We're not alone; we've got fuel for the fire

After hours of blazing flame, campfires always diminish themselves into the same dying state. The logs, white with ash, crackle slowly through almost fluorescent embers that molt off of their host. Despite the lack of motion, it is hot. Sometimes the quietest of flames can keep you warmest at the end of a night. A flame may pop out here and now, but essentially the fire is, no pun intended, ashes of what it used to be.

But the fire is not dead. Poke the burial ground, and it will again show off its ability to flame. As if the dormant fire was just waiting for a reminder that someone was still there, a reason to keep burning.

Furthermore, if given the chance, the fire will spread to a new base. Place even the smallest of twigs in the pit and it will catch flame, giving an otherwise useless item something wonderful. And although the fire is always willing to share its light with whatever it can get a hold of, never will it abandon the log from which it came.
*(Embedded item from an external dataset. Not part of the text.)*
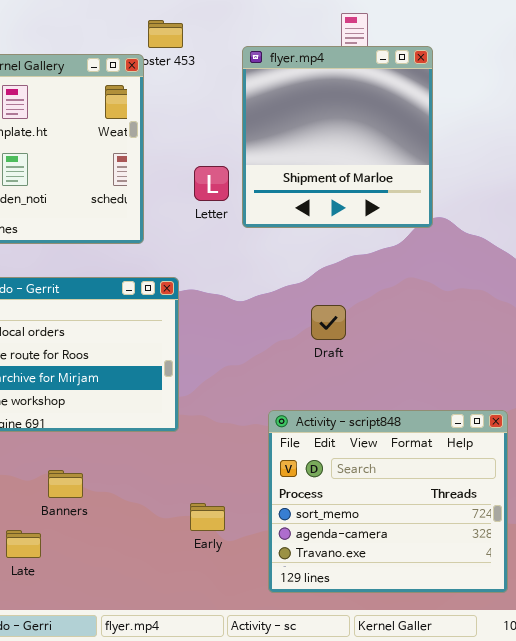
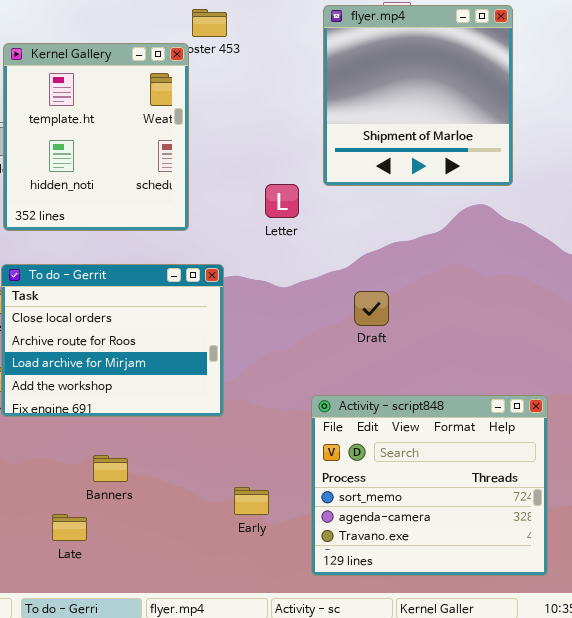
flyer.mp4: [242,46,433,228] -> [323,5,513,186], moved
Letter: [194,166,229,201] -> [265,184,299,218], moved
So the log burns on and today turns into tomorrow and slowly something new and brighter (perhaps, in this case, the stars) pulls you away from the fire pit. And although it will be glowing when you leave it, the next time you return the fire, having no one left to burn for, will have finally found death. The surrounding stones, still black from burn, still smell like smoke, still warm to the touch, show a lasting sign of the fire's influence, a reminder that it existed at all.


It is also important to note that this post has almost nothing to do with fire. Just think about it, yo.